Great Bowden bell ringer Ray reflects on 60 years at village church

Bellringers at St Peter and St Paul Church in Great Bowden (Photo: Peter Crowe)
Bellringers at St Peter and St Paul Church in Great Bowden (Photo: Peter Crowe)

A Great Bowden bell ringer is celebrating 60 years of pulling the ropes at St Peter and St Paul Church.

Great Bowden’s Captain of Bells Ray Martin.

Ray Martin (Photo: Peter Crowe)

Ray Martin (Photo: Peter Crowe)

While others may claim similar longevity in their ringing careers, very few can claim to have been ringing continuously at the same church for such a long period of time.

Ray’s family is rooted in Great Bowden and it was his brother Edward who persuaded him to start ringing the bells aged 14. As Ray says the rest is history. In 1971, Edward left to live in the United States and Ray became Captain of the Bellringers in Great Bowden.

The fact that Edward left was the result of a ‘ringing romance’. Ray said: “Edward read a piece in the Ringing World magazine from a lady in Washington who was looking for help with the recently-installed bells in their Cathedral.
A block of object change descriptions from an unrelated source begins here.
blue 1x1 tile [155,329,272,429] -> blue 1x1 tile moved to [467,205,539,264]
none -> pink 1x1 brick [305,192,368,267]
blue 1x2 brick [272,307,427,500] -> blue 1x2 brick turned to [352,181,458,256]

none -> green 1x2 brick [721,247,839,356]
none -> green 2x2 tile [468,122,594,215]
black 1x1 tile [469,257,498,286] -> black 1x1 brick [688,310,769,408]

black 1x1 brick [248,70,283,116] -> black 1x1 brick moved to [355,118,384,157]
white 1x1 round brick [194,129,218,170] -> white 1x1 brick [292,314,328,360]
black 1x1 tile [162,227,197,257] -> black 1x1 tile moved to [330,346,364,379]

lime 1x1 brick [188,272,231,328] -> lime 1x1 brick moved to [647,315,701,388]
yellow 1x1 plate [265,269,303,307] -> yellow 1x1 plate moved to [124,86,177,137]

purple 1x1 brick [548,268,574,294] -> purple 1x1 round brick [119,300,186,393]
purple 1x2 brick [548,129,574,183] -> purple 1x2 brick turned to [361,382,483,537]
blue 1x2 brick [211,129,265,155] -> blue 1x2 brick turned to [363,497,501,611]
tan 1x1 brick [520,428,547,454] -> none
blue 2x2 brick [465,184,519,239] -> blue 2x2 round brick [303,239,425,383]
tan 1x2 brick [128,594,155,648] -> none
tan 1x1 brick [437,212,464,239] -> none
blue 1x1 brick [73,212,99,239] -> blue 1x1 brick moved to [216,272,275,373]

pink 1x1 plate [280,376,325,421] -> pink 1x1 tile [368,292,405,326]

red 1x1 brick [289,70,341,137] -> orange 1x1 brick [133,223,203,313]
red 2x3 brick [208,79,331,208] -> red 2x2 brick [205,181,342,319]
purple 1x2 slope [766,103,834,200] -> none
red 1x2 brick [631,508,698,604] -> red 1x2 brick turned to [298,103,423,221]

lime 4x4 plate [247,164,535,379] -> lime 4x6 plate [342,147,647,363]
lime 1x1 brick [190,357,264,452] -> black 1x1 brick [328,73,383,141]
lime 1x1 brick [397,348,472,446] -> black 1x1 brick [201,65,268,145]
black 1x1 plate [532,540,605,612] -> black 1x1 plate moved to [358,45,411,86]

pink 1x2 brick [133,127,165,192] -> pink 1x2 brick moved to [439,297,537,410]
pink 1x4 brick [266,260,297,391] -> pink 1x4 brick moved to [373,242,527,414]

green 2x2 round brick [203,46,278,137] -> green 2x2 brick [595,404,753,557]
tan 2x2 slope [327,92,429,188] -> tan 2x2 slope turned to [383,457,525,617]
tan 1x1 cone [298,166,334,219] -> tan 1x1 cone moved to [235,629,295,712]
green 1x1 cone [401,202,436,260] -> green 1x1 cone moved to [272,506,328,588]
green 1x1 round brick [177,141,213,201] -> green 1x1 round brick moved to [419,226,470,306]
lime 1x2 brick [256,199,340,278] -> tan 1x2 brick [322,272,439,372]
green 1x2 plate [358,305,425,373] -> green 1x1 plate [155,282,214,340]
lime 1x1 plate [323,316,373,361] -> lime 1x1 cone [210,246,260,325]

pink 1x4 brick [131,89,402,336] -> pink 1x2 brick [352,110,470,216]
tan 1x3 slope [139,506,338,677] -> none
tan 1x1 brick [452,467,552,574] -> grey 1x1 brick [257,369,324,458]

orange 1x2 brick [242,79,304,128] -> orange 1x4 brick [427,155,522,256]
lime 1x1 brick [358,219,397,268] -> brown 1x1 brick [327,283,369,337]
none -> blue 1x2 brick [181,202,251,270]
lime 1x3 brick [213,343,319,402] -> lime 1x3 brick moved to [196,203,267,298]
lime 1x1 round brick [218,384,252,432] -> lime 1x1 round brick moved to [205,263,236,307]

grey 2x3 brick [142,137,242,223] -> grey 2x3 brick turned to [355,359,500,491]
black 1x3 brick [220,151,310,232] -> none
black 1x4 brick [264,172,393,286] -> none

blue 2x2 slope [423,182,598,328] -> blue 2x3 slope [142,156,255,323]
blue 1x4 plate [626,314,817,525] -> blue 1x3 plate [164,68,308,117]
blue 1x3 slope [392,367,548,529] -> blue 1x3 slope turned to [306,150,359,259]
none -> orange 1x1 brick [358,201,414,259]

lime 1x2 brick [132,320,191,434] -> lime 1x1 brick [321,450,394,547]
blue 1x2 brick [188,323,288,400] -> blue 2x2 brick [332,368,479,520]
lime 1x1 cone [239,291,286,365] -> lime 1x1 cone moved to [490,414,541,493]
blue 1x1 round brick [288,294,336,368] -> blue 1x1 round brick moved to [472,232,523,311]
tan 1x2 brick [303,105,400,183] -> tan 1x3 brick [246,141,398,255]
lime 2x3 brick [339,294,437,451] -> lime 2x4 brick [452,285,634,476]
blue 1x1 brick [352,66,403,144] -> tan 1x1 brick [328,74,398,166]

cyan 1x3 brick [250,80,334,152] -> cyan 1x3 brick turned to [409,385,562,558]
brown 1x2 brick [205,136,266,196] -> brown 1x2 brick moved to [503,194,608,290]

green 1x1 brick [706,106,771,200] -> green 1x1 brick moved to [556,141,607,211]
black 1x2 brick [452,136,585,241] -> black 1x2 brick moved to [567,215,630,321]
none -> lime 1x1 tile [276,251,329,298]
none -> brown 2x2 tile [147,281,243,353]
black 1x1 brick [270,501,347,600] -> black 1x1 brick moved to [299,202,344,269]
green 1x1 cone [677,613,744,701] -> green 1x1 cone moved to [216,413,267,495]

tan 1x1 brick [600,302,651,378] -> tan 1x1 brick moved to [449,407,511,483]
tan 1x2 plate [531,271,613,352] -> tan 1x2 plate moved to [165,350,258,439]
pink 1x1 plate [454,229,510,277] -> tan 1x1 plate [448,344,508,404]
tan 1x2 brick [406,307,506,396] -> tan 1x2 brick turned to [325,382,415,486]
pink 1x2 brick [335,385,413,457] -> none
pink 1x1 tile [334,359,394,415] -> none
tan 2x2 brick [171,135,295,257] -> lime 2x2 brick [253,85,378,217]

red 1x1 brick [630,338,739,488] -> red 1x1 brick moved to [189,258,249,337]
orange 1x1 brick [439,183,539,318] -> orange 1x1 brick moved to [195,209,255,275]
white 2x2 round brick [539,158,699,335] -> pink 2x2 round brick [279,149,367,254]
Edward responded, they met and fell in love and Edward moved to the States as a result.”

Ray is proud to have rang the bells week in, week out for daily worship at St. Peter’s and St. Paul’s, but also recalls some specific occasions with great pride. In 1967 on the church’s patronal festival (the day the church remembers the saints that it is named for) Ray led a team using the full peal of six bell for the first time.

They rang for 2 hours and 44 minutes, ringing every bell in every possible variety of combinations known as a ‘Cambridge Surprise Minor’ and adding up to 5040 rings.

At the Millennium he helped the village to see in the new century by ringing the bells and was amazed to descend from the tower to a crowd of people gathered around the church.

In 2012 Great Bowden was one of 47 churches in the Welland Valley that rang their bells to celebrate the Diamond Jubilee of the Queen.

During recent changes at the church the belfry has been greatly improved and stairs have replaced an iron ladder, making access much easier.

The bells themselves, which were refurbished in 2000, are a great part of the church’s Christian heritage with the oldest one dating back to 1599.

Ray says: “It’s amazing to think that Christians in Great Bowden would have been summoned to church more than 400 years ago by one of the bells we are still using today.”

Ray himself is a great testament to the way that bellringing helps to keep people fit in mind and body. The ringers at Great Bowden are happy to show anyone around the belfry and welcome new recruits to a band that currently covers all ages.